Did you think about the colours of the painting? Even allowing for some distortion in reproduction, you can see that the colours are sombre - brown, blue and grey. This makes the white of the crosses, and the light tones of the human faces, even more startling. By using such colours, Spencer draws your attention to what he wants you to focus on – the crosses and the human faces.

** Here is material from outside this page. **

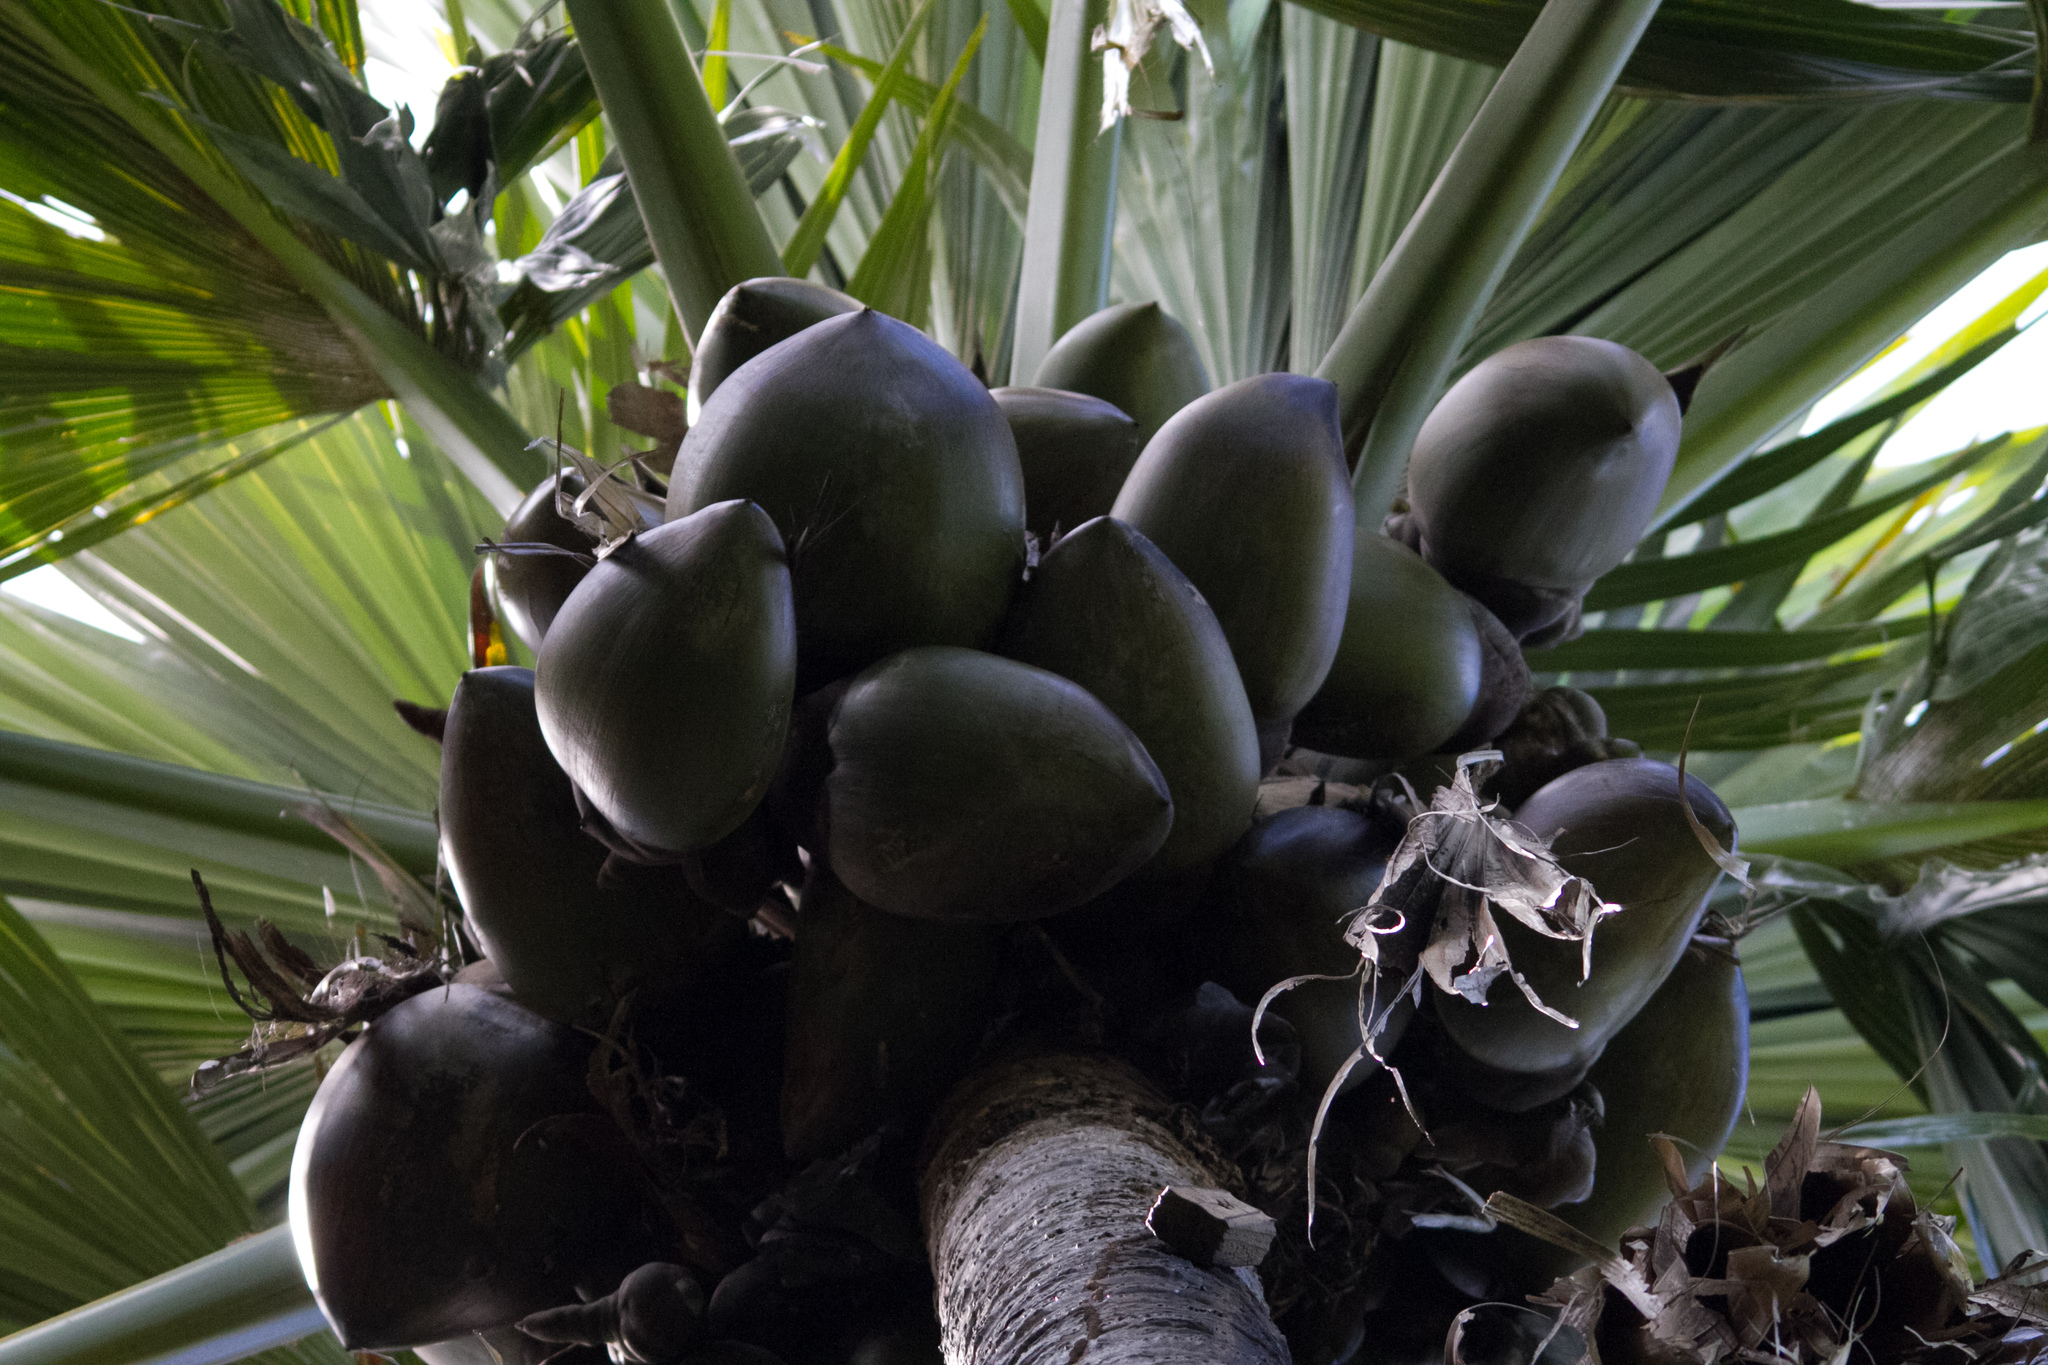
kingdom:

You might now like to read a description of The Resurrection of the Soldiers by an art historian, Duncan Robinson:
The Resurrection took Spencer nearly a year to complete. It dominates the chapel and all the other scenes are subordinate to it. The picture is a reminder of the relationship between war, death and Christianity, not merely a convenient and familiar religious image behind the altar. The composition is based on a complex pattern of wooden crosses which was suggested to Spencer by his habit of squaring up the canvas in order to work out the design. As a living soldier hands in his rifle at the end of service, so a dead soldier carries his cross to Christ, who is seen in the middle distance receiving these crosses. Spencer's idea was that the cross produces a different reaction in everybody.
The centre of the picture is dominated by a collapsed waggon, which was based on Spencer's recollection of a dead Bulgarian mule team and ammunition limber. Mules left a deep impression on the artist and are a constant theme in the Macedonian pictures. Here the dead mules and their handler come back to life and turn towards the figure of Christ. On the waggon boards lies a young soldier intently studying his cross and the figure of Christ represented on it. The foreground is related to the position of the altar and intended to form a subject in itself – ‘a sort of portrait gallery formed by soldiers coming out of the ground and the crosses arranged so as to look like frames’. The soldiers are emerging from their graves behind the altar, shaking hands with their resurrected comrades, cleaning buttons and winding puttees.
If you noticed even some of the detail that Robinson includes in his description, you have done well. But I imagine that you needed to look closely and to think hard about the images Spencer had produced so that the full meaning of the text is conveyed and understood. If you have not already done this as you read Robinson's description, you might like to look again at the painting. I hope that you learned a lot, as I did, from this description, and needed to think hard about the detail Spencer has depicted here. As Robinson says, the painting does not use familiar religious images of resurrection. The men here are literally rising from their graves, shaking off the crosses that they no longer need. No symbol is being used to state that, only the presentation of the Resurrection as Spencer imagines it to be. There is no doubt that Spencer intended the paintings in the chapel to be a memorial, and that he used his talents as a painter to fulfil this aim.